EXERCISE INSTRUCTIONS:
After finding the line containing "Throughout this paper, let" below, please output that line and each following one through the line containing "2. INTUITIONISTIC FUZZY TOPOLOGICAL SPACES", exactly as written.

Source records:
___
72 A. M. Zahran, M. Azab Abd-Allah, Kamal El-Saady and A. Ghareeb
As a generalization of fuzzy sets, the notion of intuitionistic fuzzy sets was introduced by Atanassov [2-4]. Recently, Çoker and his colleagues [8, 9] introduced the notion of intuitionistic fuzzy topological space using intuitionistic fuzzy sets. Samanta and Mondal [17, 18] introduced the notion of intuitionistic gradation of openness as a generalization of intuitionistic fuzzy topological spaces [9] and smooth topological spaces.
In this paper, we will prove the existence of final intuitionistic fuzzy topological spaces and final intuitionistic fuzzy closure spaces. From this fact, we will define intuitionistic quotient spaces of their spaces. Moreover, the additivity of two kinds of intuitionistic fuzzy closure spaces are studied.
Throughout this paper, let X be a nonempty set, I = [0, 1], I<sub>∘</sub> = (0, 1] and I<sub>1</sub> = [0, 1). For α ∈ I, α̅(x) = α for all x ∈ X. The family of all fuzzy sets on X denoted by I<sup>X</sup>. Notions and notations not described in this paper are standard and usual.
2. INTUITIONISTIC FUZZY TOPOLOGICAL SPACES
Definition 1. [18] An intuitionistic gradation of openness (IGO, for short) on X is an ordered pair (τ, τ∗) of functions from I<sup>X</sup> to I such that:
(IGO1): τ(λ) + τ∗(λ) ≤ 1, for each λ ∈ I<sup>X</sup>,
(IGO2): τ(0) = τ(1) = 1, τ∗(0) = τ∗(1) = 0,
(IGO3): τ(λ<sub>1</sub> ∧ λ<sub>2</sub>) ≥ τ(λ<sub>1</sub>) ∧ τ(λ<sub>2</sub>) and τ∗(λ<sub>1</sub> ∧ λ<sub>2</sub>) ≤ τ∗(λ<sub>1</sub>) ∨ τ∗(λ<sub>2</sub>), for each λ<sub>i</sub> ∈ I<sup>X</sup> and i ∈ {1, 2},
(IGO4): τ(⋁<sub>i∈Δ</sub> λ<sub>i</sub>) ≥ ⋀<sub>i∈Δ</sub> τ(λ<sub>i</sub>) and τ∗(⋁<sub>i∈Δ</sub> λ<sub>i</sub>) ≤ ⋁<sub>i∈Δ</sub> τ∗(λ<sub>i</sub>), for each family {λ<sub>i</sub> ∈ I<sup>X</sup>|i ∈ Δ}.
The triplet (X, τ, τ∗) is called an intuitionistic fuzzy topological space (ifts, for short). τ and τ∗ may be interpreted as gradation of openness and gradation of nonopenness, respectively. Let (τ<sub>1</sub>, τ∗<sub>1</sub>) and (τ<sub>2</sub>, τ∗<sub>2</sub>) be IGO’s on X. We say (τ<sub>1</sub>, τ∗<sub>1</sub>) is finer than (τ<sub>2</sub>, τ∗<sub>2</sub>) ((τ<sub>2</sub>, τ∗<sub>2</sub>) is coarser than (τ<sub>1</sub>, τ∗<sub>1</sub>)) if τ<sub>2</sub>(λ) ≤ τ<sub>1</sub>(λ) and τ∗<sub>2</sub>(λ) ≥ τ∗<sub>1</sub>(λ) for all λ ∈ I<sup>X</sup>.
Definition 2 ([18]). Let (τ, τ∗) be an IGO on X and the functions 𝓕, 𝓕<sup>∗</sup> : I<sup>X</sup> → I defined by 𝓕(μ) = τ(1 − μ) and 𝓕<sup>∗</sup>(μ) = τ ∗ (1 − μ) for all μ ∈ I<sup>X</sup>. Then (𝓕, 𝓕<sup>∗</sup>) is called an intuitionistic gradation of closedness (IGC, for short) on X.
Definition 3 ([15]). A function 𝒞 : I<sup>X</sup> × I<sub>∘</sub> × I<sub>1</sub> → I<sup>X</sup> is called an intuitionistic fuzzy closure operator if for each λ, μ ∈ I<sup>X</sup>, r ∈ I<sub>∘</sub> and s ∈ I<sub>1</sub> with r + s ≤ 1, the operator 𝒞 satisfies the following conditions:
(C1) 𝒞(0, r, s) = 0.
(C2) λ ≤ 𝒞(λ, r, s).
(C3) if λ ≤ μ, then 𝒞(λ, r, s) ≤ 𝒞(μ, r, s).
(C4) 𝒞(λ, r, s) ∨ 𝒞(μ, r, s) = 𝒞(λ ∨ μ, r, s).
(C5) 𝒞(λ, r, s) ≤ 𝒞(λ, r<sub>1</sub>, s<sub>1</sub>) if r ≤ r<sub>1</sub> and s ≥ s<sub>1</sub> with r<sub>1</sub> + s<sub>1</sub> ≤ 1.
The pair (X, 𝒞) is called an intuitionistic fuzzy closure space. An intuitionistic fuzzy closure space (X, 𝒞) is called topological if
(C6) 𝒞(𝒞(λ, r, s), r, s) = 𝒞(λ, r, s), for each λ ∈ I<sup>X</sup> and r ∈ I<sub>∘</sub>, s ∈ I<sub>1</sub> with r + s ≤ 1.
___
ANSWER TO THIS EXERCISE:
Throughout this paper, let X be a nonempty set, I = [0, 1], I<sub>∘</sub> = (0, 1] and I<sub>1</sub> = [0, 1). For α ∈ I, α̅(x) = α for all x ∈ X. The family of all fuzzy sets on X denoted by I<sup>X</sup>. Notions and notations not described in this paper are standard and usual.
2. INTUITIONISTIC FUZZY TOPOLOGICAL SPACES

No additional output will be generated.